Existence of pairs Let $p,p_1,p_2$ be positive integers such that $lmc(p_1,p_2)=p$. Is $\min(p_1+p_2)$ unique?
 A: If $p_1, p_2$ are two integers such that $\text{lcm}(p_1, p_2)=p$, the only way that $p_1+p_2$ could be minimum is if $p_1$ and $p_2$ had no common factors. If they had a common factor $q$ with $q$ being a prime, then either $p_1$ or $p_2$ could be divided by $q$ and $\text{lcm}(p_1, p_2)$ would still equal $p$, while $p_1+p_2$ would be smaller.
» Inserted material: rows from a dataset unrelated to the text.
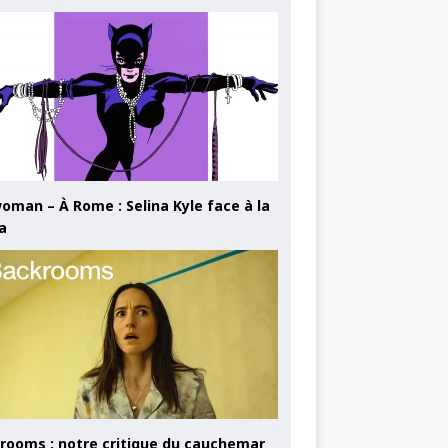
oman – À Rome : Selina Kyle face à la
a
rooms : notre critique du cauchemar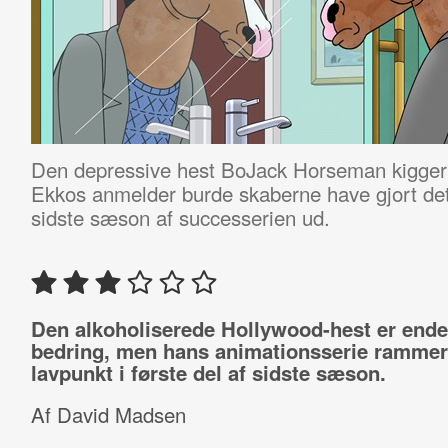
Den depressive hest BoJack Horseman kigger s
Ekkos anmelder burde skaberne have gjort de
sidste sæson af successerien ud.
Den alkoholiserede Hollywood-hest er endel
bedring, men hans animationsserie rammer
lavpunkt i første del af sidste sæson.
Af David Madsen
So $\gcd(p_1, p_2)$ must equal $1$. Together with $\text{lcm}(p_1, p_2)=p$, that implies $p_1p_2=p$.
Now it remains to show that if $p_1\le p_2$ and $q_1\le q_2$ are integers such that $p_1p_2=p=q_1q_2$ and $p_1+p_2=q_1+q_2$, then $p_1=q_1, p_2=q_2$ (you don't even need the fact that $\gcd(p_1,p_2)=1=\gcd(q_1,q_2)$). This follows from the fact that $p_1p_2=p$ and $p_1+p_2=n$ completely constrains what $p_1$ and $p_2$ can be. The only solution would be $p_1=\frac{n-\sqrt{n^2-4p}}{2}, p_2=\frac{n+\sqrt{n^2-4p}}{2}$.
Intuitively, you can think of this as meaning that if $p_1p_2=p$ and $p_1\le p_2$, then decreasing $p_1$ would increase $p_2$ more than $p_1$ decreases.